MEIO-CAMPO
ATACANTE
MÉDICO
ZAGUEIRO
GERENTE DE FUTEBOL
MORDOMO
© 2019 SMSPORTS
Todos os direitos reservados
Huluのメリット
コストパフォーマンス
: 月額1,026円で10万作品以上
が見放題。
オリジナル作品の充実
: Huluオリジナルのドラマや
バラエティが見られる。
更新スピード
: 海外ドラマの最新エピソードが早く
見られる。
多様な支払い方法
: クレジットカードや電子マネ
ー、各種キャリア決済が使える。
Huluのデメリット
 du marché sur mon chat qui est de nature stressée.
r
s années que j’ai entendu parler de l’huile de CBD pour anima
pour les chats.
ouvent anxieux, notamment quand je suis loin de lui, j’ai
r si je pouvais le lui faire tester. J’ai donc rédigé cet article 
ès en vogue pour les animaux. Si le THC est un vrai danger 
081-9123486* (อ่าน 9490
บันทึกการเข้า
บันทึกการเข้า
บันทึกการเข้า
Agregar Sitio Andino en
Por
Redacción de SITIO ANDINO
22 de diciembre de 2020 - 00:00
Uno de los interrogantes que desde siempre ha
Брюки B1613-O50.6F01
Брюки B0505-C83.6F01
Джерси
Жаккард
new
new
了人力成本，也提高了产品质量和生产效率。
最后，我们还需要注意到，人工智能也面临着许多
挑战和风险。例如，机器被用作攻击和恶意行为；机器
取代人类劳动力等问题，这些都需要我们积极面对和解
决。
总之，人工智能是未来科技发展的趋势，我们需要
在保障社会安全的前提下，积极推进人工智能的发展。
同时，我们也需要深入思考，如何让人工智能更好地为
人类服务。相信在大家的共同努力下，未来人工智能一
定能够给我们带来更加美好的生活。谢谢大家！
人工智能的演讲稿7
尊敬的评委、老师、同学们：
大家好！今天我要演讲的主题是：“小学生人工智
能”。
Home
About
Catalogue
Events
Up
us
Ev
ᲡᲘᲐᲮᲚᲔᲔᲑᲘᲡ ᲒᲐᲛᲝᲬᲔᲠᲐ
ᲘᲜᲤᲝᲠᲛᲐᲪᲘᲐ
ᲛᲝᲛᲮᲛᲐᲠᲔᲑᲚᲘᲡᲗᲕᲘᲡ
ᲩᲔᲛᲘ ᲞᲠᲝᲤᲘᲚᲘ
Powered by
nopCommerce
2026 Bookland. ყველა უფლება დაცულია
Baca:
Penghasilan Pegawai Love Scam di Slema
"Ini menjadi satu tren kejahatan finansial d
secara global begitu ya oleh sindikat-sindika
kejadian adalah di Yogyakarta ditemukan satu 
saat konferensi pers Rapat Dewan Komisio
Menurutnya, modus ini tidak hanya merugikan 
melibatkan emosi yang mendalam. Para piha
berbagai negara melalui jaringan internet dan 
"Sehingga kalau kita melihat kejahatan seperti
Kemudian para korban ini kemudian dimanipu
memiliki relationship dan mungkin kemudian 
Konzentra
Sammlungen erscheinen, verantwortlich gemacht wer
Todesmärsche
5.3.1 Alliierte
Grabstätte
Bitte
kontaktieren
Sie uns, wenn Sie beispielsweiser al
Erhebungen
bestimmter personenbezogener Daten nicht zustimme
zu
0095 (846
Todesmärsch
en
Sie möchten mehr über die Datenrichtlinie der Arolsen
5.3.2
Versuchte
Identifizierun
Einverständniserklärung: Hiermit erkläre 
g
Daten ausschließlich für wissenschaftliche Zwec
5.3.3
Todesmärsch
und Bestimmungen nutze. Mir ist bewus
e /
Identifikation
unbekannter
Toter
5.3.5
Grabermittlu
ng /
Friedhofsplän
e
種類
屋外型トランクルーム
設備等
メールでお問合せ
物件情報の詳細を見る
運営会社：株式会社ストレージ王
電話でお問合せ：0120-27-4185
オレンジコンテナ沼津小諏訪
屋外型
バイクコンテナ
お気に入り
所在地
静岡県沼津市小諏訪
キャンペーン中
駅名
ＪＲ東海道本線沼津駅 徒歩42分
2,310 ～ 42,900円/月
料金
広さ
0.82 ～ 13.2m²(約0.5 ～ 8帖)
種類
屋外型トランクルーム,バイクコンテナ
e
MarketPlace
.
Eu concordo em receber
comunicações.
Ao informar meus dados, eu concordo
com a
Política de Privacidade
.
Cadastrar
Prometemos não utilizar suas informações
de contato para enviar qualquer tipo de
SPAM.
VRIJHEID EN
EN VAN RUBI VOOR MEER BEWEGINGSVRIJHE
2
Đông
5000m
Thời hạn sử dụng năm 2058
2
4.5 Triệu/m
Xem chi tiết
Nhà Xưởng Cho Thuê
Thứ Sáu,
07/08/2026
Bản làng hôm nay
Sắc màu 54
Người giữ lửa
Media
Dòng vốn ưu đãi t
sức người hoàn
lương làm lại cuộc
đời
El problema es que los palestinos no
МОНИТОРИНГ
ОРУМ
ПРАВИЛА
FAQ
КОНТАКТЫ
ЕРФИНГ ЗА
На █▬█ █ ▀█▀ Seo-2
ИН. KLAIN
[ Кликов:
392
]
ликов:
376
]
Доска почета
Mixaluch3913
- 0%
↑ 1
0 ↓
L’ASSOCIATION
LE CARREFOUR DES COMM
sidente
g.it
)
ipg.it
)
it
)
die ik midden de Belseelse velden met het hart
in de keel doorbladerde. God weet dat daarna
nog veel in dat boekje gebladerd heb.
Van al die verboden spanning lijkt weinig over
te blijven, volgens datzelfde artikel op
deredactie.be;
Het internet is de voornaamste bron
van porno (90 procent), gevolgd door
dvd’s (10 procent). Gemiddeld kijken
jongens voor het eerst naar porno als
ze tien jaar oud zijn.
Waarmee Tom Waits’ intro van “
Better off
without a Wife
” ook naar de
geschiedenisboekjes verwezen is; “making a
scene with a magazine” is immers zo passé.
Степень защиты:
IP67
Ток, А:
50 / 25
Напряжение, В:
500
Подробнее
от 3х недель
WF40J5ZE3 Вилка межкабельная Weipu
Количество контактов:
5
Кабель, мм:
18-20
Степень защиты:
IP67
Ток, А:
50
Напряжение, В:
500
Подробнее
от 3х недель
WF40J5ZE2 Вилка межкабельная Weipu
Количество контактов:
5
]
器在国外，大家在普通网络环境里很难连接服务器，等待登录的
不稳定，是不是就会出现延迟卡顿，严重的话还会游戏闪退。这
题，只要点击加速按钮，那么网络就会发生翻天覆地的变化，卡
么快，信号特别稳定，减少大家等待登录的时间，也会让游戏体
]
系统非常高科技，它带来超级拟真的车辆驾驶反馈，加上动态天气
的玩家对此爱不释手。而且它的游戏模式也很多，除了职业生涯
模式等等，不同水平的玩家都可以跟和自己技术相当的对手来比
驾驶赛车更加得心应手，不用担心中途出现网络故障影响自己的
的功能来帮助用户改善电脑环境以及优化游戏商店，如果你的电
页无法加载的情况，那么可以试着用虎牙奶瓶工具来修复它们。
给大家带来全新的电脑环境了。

──────

_WORK TASK_
Only lines with the string "porno" are wanted; please find each one in the listing and copy it.

_ANSWER BELOW_
van porno (90 procent), gevolgd door
jongens voor het eerst naar porno als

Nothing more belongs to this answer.